Information supplied: Begin

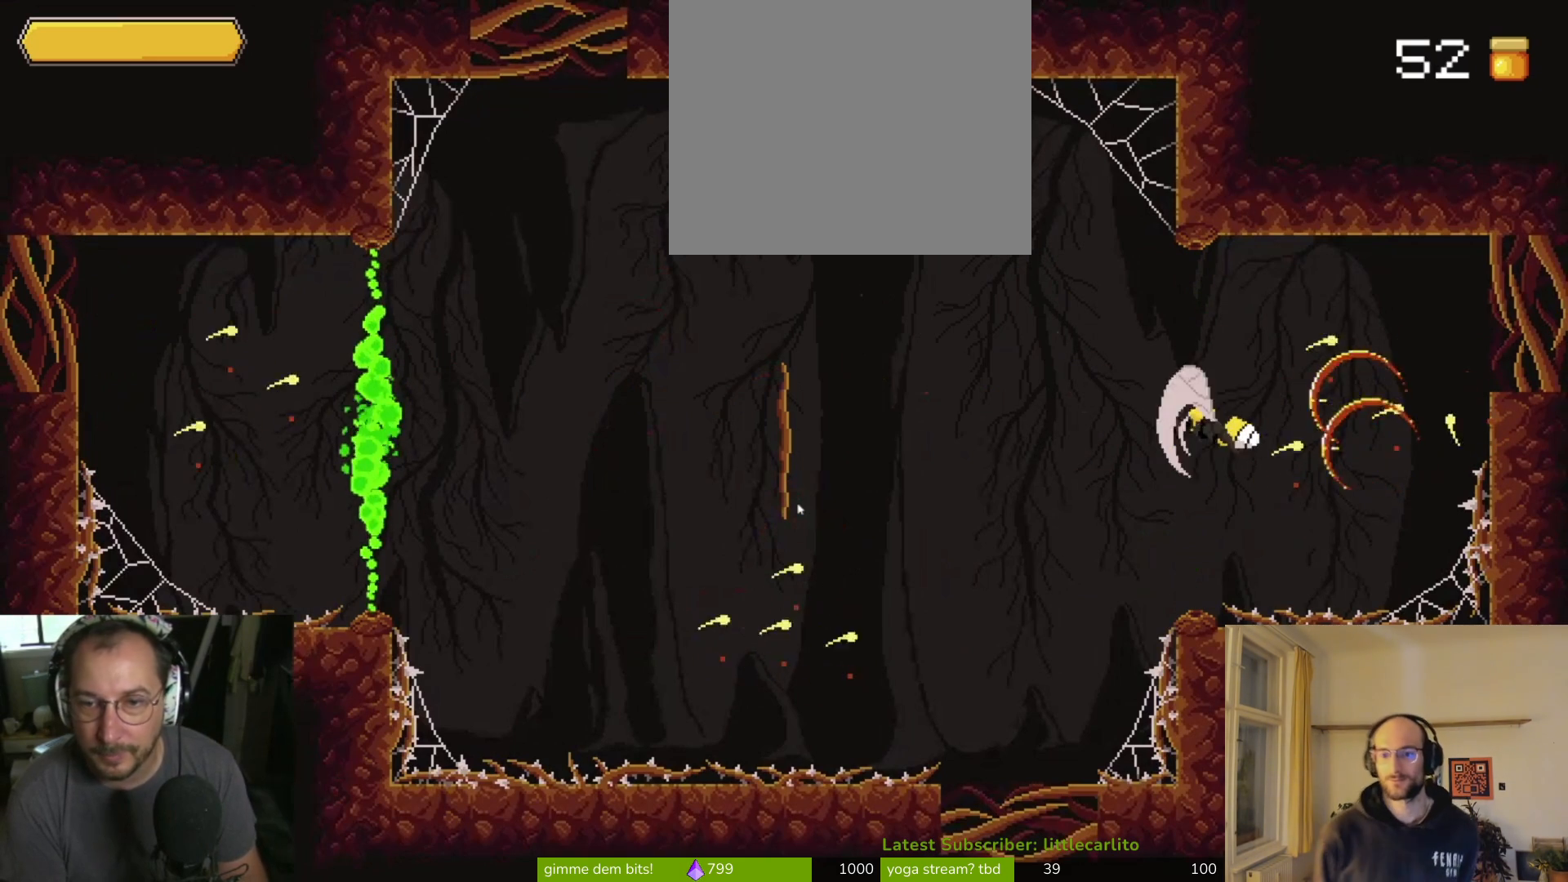
{"buttons": ["CROSS"], "left_stick": "up-right", "right_stick": "center", "events": [[67, "SQUARE", "up"], [100, "SQUARE", "down"], [167, "SQUARE", "up"], [267, "SQUARE", "down"], [333, "SQUARE", "up"], [400, "CROSS", "down"], [400, "SQUARE", "down"], [467, "SQUARE", "up"], [467, "left_stick", "up-right"]]}
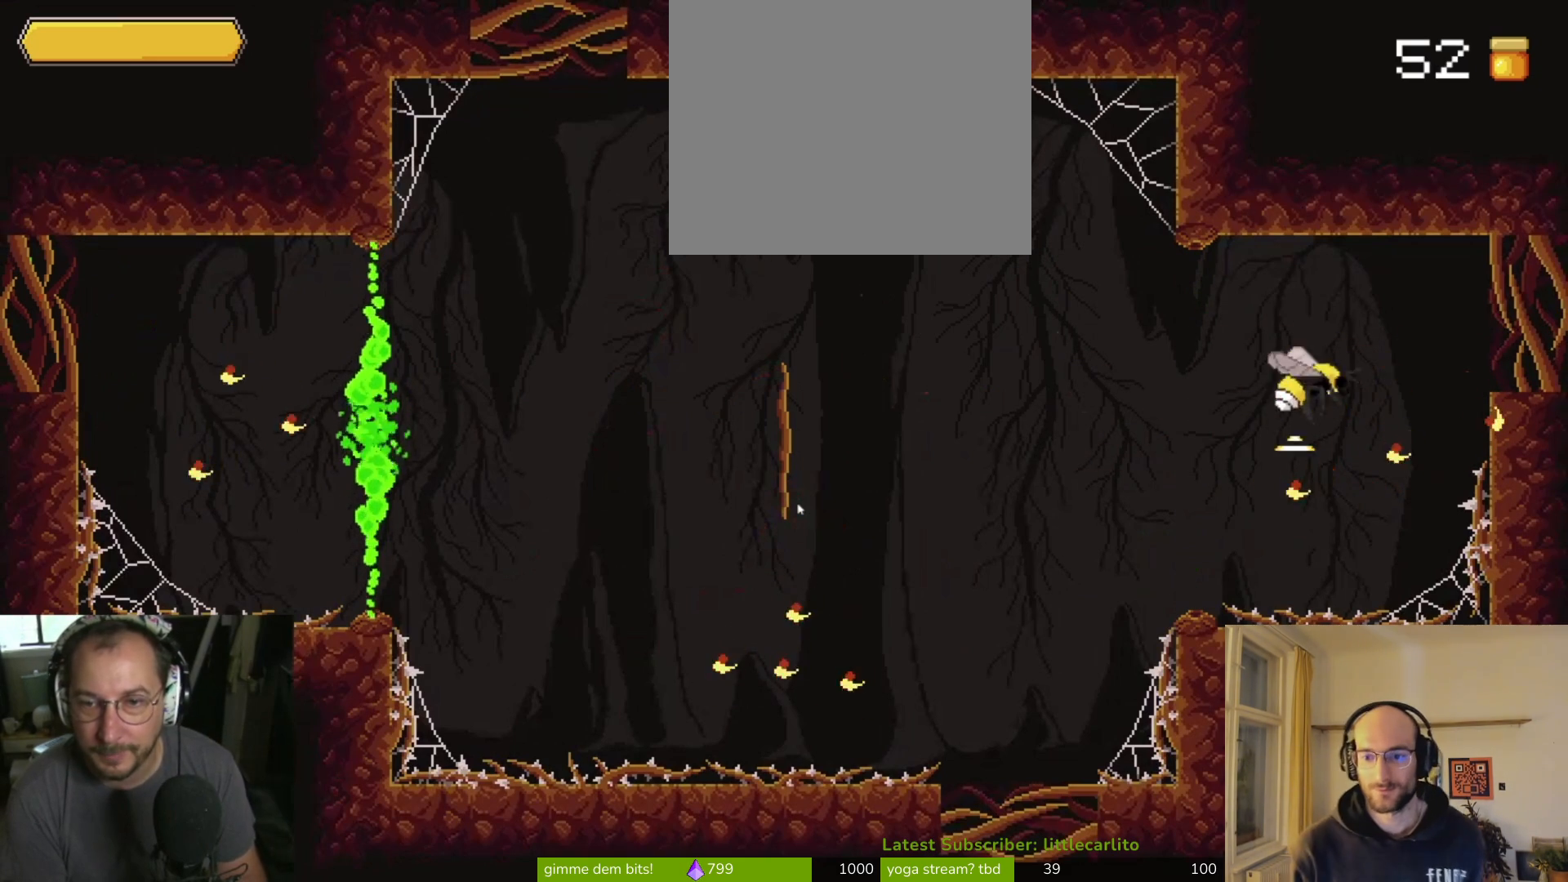
{"buttons": ["CROSS", "CIRCLE"], "left_stick": "left", "right_stick": "center", "events": [[33, "CROSS", "up"], [100, "CIRCLE", "down"], [167, "CIRCLE", "up"], [233, "CIRCLE", "down"], [300, "CIRCLE", "up"], [333, "CIRCLE", "down"], [367, "left_stick", "left"], [433, "CIRCLE", "up"], [467, "CIRCLE", "down"], [467, "CROSS", "down"]]}
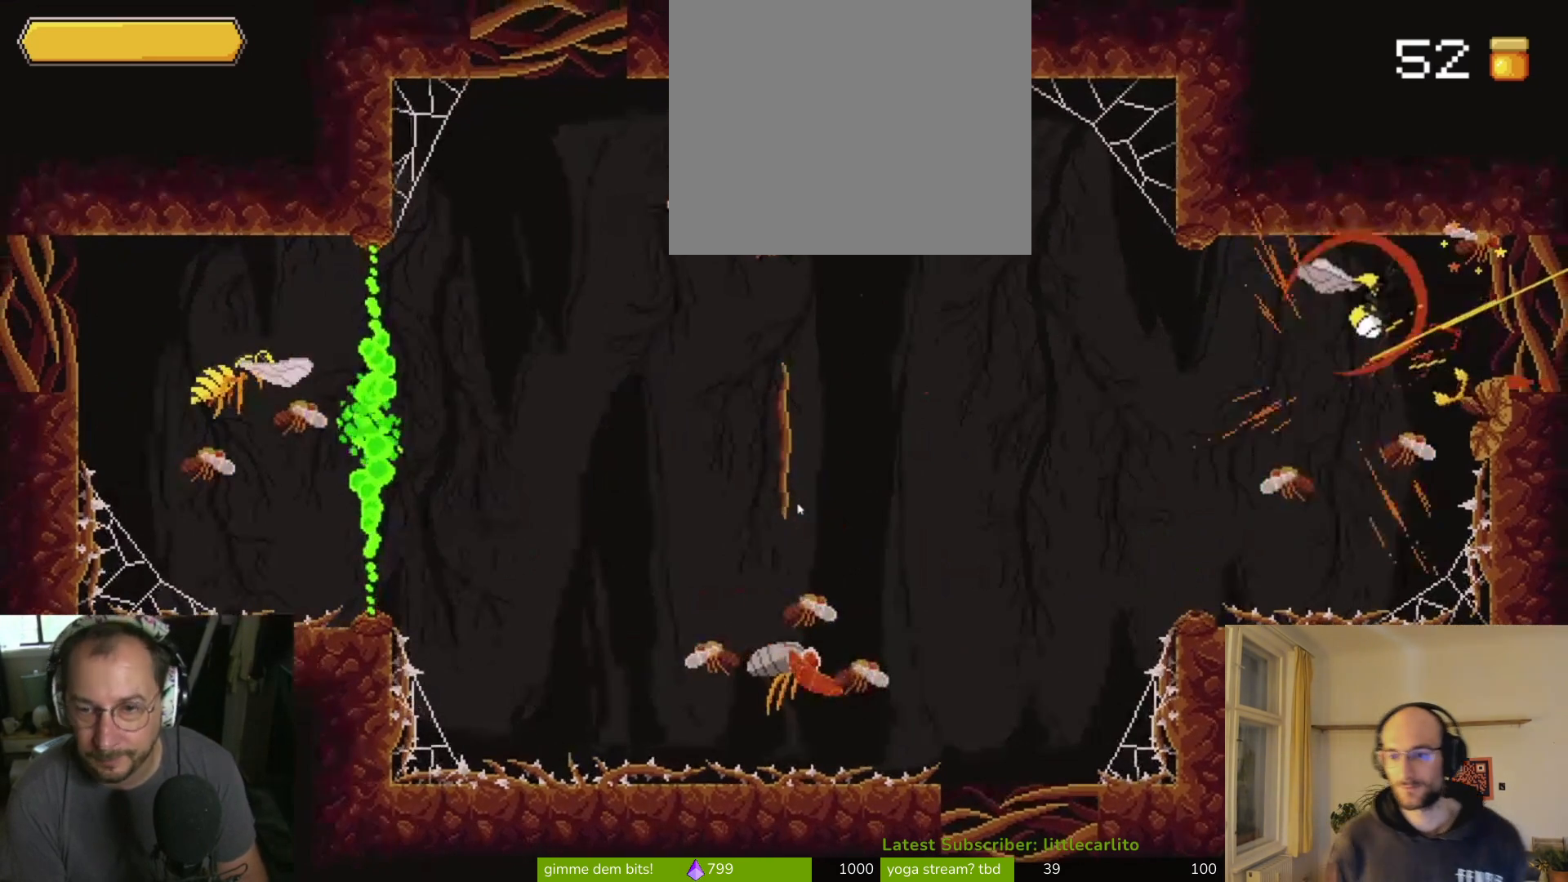
{"buttons": ["CROSS", "CIRCLE"], "left_stick": "left", "right_stick": "center", "events": [[33, "CROSS", "up"], [67, "CIRCLE", "up"], [100, "CIRCLE", "down"], [100, "CROSS", "down"], [167, "CIRCLE", "up"], [167, "CROSS", "up"], [367, "CIRCLE", "down"], [400, "CROSS", "down"]]}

Information supplied: End

[Exercise] Each line above is to be copied exactly, and the pictures are to be dropped.

[Exercise solution]
{"buttons": ["CROSS"], "left_stick": "up-right", "right_stick": "center", "events": [[67, "SQUARE", "up"], [100, "SQUARE", "down"], [167, "SQUARE", "up"], [267, "SQUARE", "down"], [333, "SQUARE", "up"], [400, "CROSS", "down"], [400, "SQUARE", "down"], [467, "SQUARE", "up"], [467, "left_stick", "up-right"]]}
{"buttons": ["CROSS", "CIRCLE"], "left_stick": "left", "right_stick": "center", "events": [[33, "CROSS", "up"], [100, "CIRCLE", "down"], [167, "CIRCLE", "up"], [233, "CIRCLE", "down"], [300, "CIRCLE", "up"], [333, "CIRCLE", "down"], [367, "left_stick", "left"], [433, "CIRCLE", "up"], [467, "CIRCLE", "down"], [467, "CROSS", "down"]]}
{"buttons": ["CROSS", "CIRCLE"], "left_stick": "left", "right_stick": "center", "events": [[33, "CROSS", "up"], [67, "CIRCLE", "up"], [100, "CIRCLE", "down"], [100, "CROSS", "down"], [167, "CIRCLE", "up"], [167, "CROSS", "up"], [367, "CIRCLE", "down"], [400, "CROSS", "down"]]}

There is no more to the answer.